Exercise prompt: Reproduce the rows below, starting at the line that contains "pose: elev=93.0 azim=281.4" and ending at the line that contains "Dot at: (198, 291)", with both of those lines included. Leave the pictures out.

Data extract:
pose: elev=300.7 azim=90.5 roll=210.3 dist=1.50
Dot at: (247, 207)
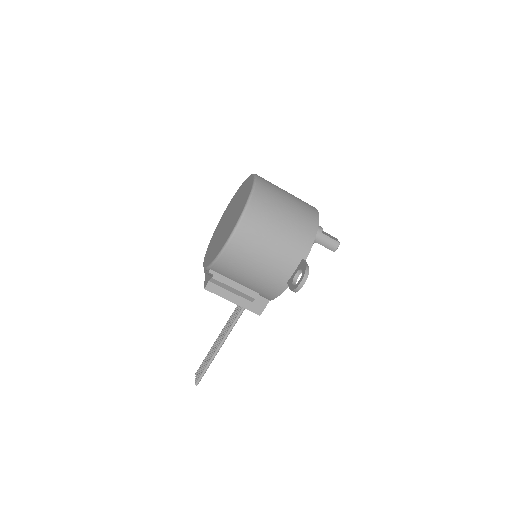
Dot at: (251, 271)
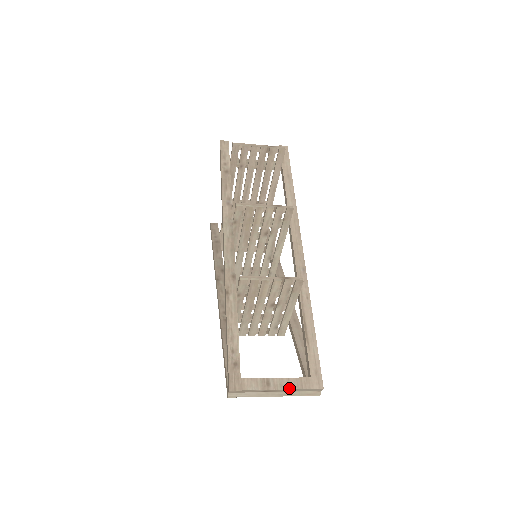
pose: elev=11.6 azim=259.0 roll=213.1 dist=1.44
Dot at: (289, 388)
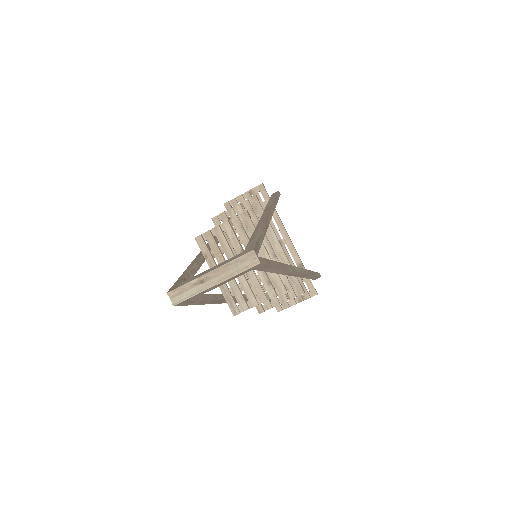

...

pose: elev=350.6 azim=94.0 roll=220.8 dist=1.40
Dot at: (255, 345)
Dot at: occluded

* * *

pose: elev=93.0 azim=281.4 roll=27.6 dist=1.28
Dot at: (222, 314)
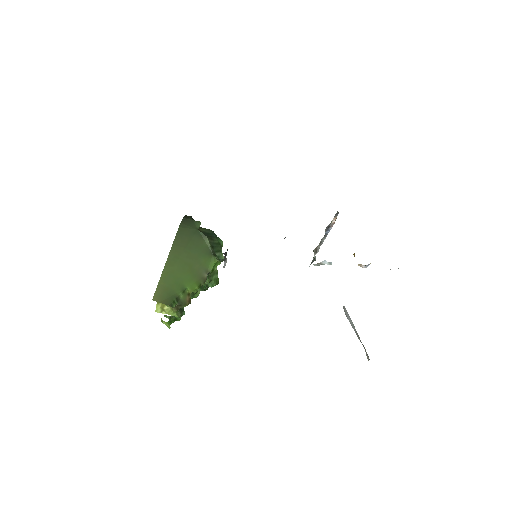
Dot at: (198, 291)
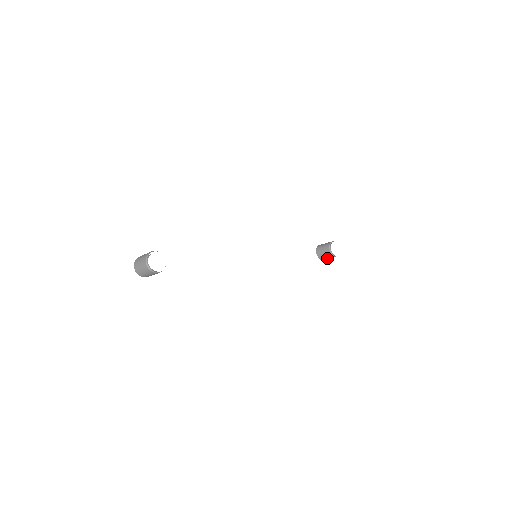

Completed exercise:
pose: elev=93.0 azim=281.4 roll=27.6 dist=1.28
Dot at: (222, 314)
Dot at: (198, 291)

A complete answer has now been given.